Aprendiendo a mirar
Una florecilla entre la broza, el color de una estrella, la composición de un cuadro, la figura de una moneda, los pliegues de una sonrisa, los cráteres de la Luna, la misma Luna en todo su esplendor, o cualquier otra Luna que brille con luz propia; las teselas que forman el empedrado de un paseo, una de sus farolas, un insecto que abre las alas para revolotear entre mis ojos, esos con los que estoy aprendiendo a mirar.
La rúbrica de las olas del mar sobre la arena, una constelación nueva, otra flor – esta aún más frágil, bella y anónima -, una señora con la cesta de la compra, la propia cesta, el rico pan que despunta de la cesta, las figuras aleatorias que sus migajas dejan sobre el mantel, una nube con forma de pato, ahora de montaña, ahora sin forma. Breve, única, una imagen, esa que estoy aprendiendo a mirar.

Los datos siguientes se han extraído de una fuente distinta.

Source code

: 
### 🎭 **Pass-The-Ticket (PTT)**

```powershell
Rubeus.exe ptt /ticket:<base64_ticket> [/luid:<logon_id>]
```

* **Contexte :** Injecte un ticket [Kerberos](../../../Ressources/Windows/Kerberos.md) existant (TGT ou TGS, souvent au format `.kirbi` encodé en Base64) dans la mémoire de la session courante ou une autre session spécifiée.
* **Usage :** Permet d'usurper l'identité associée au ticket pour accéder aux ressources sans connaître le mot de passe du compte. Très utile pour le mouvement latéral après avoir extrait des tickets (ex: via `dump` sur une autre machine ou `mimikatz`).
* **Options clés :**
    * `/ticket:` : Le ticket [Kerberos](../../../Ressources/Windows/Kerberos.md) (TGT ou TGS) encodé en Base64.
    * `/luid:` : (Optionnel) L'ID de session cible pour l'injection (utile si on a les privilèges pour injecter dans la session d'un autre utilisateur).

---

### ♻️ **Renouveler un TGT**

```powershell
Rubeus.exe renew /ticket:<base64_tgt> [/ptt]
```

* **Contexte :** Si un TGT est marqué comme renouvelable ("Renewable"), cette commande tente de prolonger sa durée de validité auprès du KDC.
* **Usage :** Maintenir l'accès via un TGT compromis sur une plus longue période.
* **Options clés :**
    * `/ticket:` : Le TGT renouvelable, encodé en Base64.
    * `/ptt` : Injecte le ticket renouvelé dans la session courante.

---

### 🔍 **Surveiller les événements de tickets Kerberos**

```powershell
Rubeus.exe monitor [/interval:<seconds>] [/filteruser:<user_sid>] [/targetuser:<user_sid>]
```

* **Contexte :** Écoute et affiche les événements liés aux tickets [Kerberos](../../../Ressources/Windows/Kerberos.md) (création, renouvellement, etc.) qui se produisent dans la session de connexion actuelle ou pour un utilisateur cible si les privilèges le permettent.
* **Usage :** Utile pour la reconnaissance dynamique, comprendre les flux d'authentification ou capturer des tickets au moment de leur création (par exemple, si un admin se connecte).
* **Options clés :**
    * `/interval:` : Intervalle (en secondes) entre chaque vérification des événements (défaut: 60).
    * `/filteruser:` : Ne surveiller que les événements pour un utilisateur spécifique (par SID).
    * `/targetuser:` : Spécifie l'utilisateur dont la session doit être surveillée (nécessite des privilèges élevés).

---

Una radio, encendida, mis oídos seducen al cerebro para cocinar la melodía que de por ella sale con las imágenes que merecen sus notas. Debajo, un televisor, apagado. La primera lección para aprender a mirar es no sintonizarlo. Mejor mirar la ventana, ese rayo de sol que la atraviesa con su miríada de partículas bailando su browniano vals de física para mí, para quien desee y sepa mirar.
Una sonrisa aún mejor que la del párrafo primero, pues pasa desapercibida para la multitud; excepto para mí, que la guardo con celosa complicidad en mi colección de sonrisas robadas. Apuntando el iris hacia donde no saben hacerlo los demás. Estoy aprendiendo a mirar, ayúdame y lánzame un beso, que tengo que hacer un ejercicio de observación de tus labios.